An overwhelming majority of Americans surveyed did not know the sheer number of castes. Out of the ones that claimed to have some knowledge, a majority indicated that there are only four castes. This is consistent with the dominant narrative around the caste system and what Americans learn in school textbooks.


The survey results clearly demonstrate that most Americans associate caste with Hinduism and India. Most ordinary Americans simply do not encounter caste in any meaningful way. Much of the information about the caste system is sourced from middle and high school textbooks. This is further borne out by the survey findings which show people think there are four castes when in reality there are thousands of castes along with more than 25,000 “sub-castes” according to some sources and a staggering 4.6 Million castes, sub-castes, clans, etc. according to the 2011 socio-economic census of India. 

The survey findings reject the idea that caste based discrimination can be easily identified by external markers. The diaspora cannot be separated neatly into four castes with “upper caste” oppressors and “lower caste” oppressed based on extraneous characteristics such as last name. 

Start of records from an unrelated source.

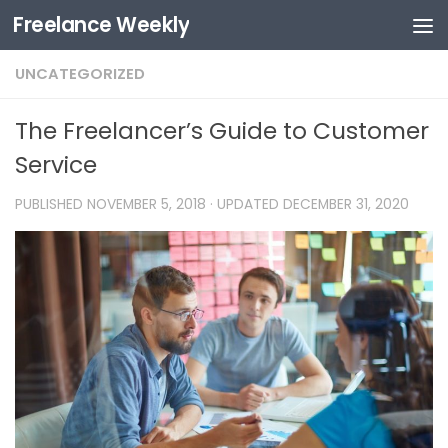
Freelance Weekly
Skip to content
UNCATEGORIZED
The Freelancer’s Guide to Customer
Service
PUBLISHED
NOVEMBER 5, 2018
· UPDATED
DECEMBER 31, 2020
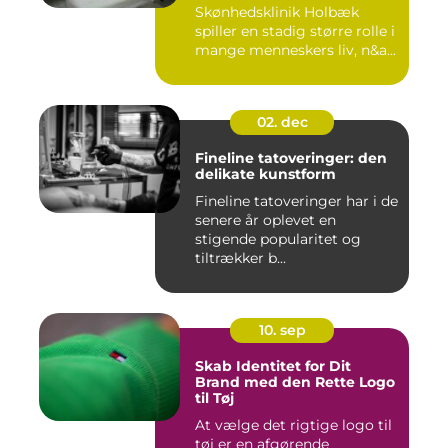
Skønhedsklinik Holbæk
spiller en stadig større rolle i
mange menneskers liv, n&a...
02. dec
Fineline tatoveringer: den
delikate kunstform
Fineline tatoveringer har i de
senere år oplevet en
stigende popularitet og
tiltrækker b...
10. sep
Skab Identitet for Dit
Brand med den Rette Logo
til Tøj
At vælge det rigtige logo til
tøj er en afgørende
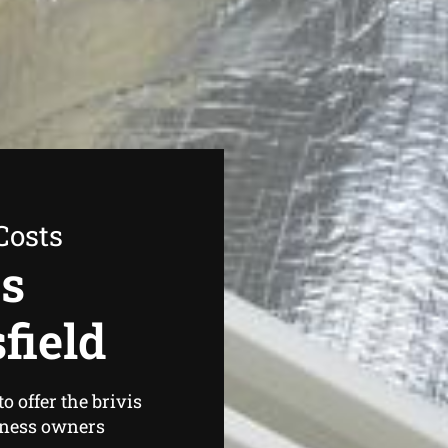
Costs
as
field
 offer the brivis
iness owners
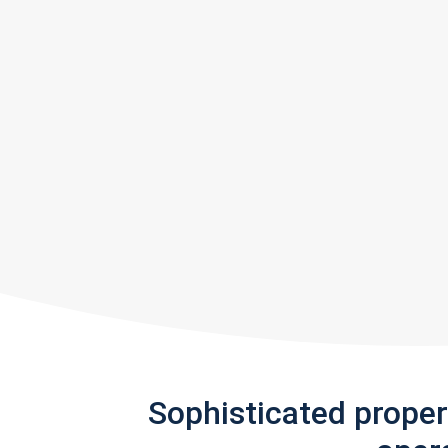
Sophisticated prope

A deeper,  statistically valid study of the actual prevalence of caste based systems of discrimination in America is warranted before rushing to pass laws outlawing it and pinning the (mythical) discrimination on Hindus from India who call America their home. Passing laws and policies based on inaccurate or anecdotal information is also unethical and can lead to violations of civil rights, targeting and profiling of Hindu Americans and other micro minorities. Specious arguments that caste laws do not target Hindus or people of Indian origin are rejected with the results of this statistically valid survey.